L’industrie du disque et du spectacle n’a pas été impactée que par la dernière pandémie. Tout le secteur a été frappé de plein fouet par la révolution numérique des années 2000 et son modèle d’affaires a été complètement transformé, alors que l’avènement des plateformes de diffusion en continu a inversé la pyramide des revenus de l’industrie.

« Dans les années 1990, les artistes réalisaient moins du tiers de leurs revenus avec les spectacles en direct qu’ils donnaient, alors que la vente d’albums composait l’essentiel de leurs gains.

« Aujourd’hui, les représentations en direct et les tournées représentent 75 % de leurs revenus et la vente de leur musique en ligne ne compte que pour 25 % », souligne Jean-François Renaud.

L’industrie a enregistré une baisse de 15 % de ses revenus lors de la crise financière de 2008 et il lui a fallu deux ans pour reprendre le dessus.

La crise induite par la pandémie a quant à elle été catastrophique, alors que l’industrie du spectacle et du disque a enregistré une chute de 87 % de ses revenus en 2020 et de 82 % en 2021, par rapport au niveau de 2019.

« On n’a pas encore les chiffres pour 2022. On a recommencé à opérer avec des salles pleines en mars de l’an dernier. Il y a une reprise certaine, mais beaucoup de spectacles qui ont tourné étaient des reprises de productions qui avaient été annulées durant la pandémie. Les projets de nouveaux artistes n’ont pas encore tous trouvé leur place », déplore le président de l’ADISQ.

Beaucoup de techniciens de salles à Montréal et en région ont quitté le métier parce qu’il n’y avait pas de travail et cette pénurie affecte le retour à la normale.
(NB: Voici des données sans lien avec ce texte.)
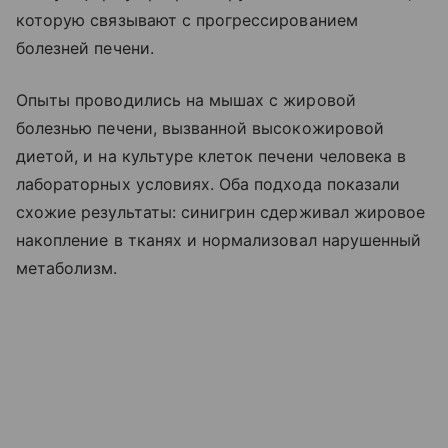
которую связывают с прогрессированием
болезней печени.
Опыты проводились на мышах с жировой
болезнью печени, вызванной высокожировой
диетой, и на культуре клеток печени человека в
лабораторных условиях. Оба подхода показали
схожие результаты: синигрин сдерживал жировое
накопление в тканях и нормализовал нарушенный
метаболизм.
Il faut savoir que 54 % des billets de spectacles se vendent en dehors de Montréal, ce qui est énorme quand on sait que les mégaconcerts ne sont comptabilisés qu’à Montréal et Québec dans les gros amphithéâtres capables de les accueillir.

La vitalité de l’industrie contribue donc à la vitalité économique des régions parce qu’elle alimente quantité de commerces et d’activités connexes à la tenue de spectacles.

La sortie de crise laissait présager un nouveau départ, mais celui-ci pourrait être ralenti par l’assombrissement du contexte économique au cours des prochains mois, une situation qu’appréhendent les acteurs de l’industrie.

L’inflation et la hausse des taux d’intérêt affectent les dépenses discrétionnaires. Quand tout monte, tu penses plus à payer ton loyer et ton épicerie qu’à dépenser pour aller voir un spectacle.

Jean-François Renaud, président de l’ADISQ

« Et quand survient une crise, la prise de risque est aussi affectée. Beaucoup de producteurs vont être plus prudents pour se lancer dans de nouveaux projets, si la situation se détériore », signale Jean-François Renaud.

Ce qui est dommage. Les industries culturelles jouent un rôle important dans la vie économique québécoise. Il y a 20 ans, elles représentaient 5,1 % du PIB, une contribution qui est tombée à 4 % en 2019.

Il y a 20 ans, les dépenses du gouvernement québécois dans la culture représentaient 1,6 % de ses dépenses totales, une proportion qui est tombée à 0,9 %, en 2019. Là comme dans bien des secteurs essentiels où l’on cherche à corriger les erreurs du passé, il y aurait du rattrapage à faire.